Recorded data
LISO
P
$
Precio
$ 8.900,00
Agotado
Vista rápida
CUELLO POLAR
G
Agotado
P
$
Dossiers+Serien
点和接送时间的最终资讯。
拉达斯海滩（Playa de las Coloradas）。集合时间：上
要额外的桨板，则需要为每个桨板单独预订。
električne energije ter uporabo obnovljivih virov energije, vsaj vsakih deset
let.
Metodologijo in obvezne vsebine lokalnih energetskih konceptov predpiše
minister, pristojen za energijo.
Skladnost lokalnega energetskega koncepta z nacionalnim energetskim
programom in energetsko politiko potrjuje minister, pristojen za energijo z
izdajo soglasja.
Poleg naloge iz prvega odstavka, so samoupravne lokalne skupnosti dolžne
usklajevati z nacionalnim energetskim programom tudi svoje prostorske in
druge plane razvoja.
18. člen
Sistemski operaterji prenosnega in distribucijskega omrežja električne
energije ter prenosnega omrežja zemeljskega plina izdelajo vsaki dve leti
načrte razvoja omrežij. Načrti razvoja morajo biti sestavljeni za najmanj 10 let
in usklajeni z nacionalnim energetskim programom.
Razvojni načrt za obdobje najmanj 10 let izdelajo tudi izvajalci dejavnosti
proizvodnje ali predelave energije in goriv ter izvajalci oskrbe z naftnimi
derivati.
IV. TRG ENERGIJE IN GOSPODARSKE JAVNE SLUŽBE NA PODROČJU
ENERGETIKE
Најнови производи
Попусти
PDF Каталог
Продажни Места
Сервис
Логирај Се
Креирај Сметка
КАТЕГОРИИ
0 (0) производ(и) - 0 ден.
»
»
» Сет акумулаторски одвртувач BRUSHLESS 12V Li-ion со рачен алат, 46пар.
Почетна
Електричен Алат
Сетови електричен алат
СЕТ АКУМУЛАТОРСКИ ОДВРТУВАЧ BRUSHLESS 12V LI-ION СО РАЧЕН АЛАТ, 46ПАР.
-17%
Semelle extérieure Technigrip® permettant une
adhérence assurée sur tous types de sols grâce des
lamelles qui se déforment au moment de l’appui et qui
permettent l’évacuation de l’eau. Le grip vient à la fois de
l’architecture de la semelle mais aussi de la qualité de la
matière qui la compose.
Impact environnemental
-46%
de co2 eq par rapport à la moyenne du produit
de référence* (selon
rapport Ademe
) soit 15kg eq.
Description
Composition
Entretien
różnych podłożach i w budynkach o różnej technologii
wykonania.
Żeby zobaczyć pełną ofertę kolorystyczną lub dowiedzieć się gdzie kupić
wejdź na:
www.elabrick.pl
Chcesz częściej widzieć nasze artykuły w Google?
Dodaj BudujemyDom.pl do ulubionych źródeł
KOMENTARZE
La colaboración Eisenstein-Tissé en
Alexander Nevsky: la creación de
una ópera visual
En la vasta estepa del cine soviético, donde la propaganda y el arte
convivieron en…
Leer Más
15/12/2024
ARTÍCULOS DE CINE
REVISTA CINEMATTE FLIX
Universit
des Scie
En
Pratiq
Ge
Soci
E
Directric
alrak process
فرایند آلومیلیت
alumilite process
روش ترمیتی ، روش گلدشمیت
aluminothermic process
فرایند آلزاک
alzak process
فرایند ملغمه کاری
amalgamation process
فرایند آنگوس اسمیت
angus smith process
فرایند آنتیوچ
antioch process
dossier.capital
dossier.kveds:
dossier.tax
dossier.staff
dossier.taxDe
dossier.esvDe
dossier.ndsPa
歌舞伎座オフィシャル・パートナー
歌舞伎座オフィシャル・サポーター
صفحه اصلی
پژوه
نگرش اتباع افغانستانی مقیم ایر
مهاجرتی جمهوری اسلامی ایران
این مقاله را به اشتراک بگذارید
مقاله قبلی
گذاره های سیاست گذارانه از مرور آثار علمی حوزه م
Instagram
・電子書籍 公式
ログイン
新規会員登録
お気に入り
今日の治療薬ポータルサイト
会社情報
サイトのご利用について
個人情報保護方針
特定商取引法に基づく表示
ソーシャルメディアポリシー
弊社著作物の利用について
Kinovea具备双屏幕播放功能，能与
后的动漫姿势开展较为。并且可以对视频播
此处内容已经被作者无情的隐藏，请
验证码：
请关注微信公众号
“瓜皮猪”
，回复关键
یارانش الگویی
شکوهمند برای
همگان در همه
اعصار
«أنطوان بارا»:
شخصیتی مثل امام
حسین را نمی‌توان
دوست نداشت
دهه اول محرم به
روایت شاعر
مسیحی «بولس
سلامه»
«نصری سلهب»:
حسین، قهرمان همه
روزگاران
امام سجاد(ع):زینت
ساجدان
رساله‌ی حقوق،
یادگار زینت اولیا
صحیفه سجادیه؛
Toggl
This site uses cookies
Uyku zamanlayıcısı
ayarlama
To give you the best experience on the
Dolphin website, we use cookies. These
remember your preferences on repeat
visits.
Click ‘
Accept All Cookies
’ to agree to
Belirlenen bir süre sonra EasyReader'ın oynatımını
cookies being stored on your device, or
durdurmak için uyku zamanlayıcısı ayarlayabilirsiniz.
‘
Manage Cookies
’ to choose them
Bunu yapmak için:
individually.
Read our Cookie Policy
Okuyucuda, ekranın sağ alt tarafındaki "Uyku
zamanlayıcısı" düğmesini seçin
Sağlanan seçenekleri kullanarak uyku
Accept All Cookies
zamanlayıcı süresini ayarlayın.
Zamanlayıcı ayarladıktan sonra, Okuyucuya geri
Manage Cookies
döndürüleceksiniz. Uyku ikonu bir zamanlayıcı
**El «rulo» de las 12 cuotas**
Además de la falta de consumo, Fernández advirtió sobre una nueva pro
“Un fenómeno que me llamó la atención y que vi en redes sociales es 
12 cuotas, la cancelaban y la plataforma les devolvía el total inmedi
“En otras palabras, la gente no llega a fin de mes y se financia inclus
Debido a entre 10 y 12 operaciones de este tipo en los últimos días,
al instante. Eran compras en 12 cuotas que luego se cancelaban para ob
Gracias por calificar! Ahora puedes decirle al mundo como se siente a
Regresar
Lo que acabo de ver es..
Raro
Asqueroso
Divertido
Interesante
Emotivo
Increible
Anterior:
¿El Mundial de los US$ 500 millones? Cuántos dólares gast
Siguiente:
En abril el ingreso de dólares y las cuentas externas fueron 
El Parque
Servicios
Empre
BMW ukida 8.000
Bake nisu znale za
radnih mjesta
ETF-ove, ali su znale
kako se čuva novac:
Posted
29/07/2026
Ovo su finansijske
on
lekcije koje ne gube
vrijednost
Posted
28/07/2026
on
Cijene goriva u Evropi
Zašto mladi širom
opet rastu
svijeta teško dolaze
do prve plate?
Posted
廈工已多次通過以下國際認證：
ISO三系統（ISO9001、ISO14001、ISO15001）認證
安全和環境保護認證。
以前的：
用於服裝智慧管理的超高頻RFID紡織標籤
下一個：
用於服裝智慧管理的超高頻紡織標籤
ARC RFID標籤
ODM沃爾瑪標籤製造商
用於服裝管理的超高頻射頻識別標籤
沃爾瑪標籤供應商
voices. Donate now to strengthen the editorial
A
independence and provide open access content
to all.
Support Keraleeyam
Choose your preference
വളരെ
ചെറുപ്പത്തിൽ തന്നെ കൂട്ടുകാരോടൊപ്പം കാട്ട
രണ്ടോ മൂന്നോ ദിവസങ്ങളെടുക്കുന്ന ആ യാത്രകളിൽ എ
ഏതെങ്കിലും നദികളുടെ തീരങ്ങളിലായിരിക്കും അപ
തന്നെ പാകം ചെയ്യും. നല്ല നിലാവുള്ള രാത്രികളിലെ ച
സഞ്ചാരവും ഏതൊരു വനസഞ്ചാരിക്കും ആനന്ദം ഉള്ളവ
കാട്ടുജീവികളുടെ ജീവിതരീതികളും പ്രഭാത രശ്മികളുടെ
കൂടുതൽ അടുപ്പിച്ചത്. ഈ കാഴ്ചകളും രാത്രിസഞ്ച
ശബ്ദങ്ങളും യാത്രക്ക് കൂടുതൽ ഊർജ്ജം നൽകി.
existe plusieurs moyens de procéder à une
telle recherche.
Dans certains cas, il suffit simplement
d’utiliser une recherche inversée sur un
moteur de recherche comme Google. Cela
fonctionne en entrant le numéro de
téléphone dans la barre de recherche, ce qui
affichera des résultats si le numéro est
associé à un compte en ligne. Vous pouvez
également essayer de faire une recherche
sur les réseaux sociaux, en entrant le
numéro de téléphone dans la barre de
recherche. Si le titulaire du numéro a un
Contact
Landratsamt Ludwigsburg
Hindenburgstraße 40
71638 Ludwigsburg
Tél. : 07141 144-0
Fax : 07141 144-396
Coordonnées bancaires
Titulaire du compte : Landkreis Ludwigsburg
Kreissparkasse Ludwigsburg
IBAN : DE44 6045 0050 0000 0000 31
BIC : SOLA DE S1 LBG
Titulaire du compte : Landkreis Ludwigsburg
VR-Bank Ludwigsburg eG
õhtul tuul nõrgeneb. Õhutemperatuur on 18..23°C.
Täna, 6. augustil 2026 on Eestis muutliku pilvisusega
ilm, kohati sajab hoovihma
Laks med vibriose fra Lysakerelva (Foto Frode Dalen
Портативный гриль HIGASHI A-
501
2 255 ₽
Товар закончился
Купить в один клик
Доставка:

** Requirement **
Repeat the lines of the material from its first line through the line containing "Skladnost lokalnega energetskega", inclusive.

** Solution to the problem **
LISO
P
$
Precio
$ 8.900,00
Agotado
Vista rápida
CUELLO POLAR
G
Agotado
P
$
Dossiers+Serien
点和接送时间的最终资讯。
拉达斯海滩（Playa de las Coloradas）。集合时间：上
要额外的桨板，则需要为每个桨板单独预订。
električne energije ter uporabo obnovljivih virov energije, vsaj vsakih deset
let.
Metodologijo in obvezne vsebine lokalnih energetskih konceptov predpiše
minister, pristojen za energijo.
Skladnost lokalnega energetskega koncepta z nacionalnim energetskim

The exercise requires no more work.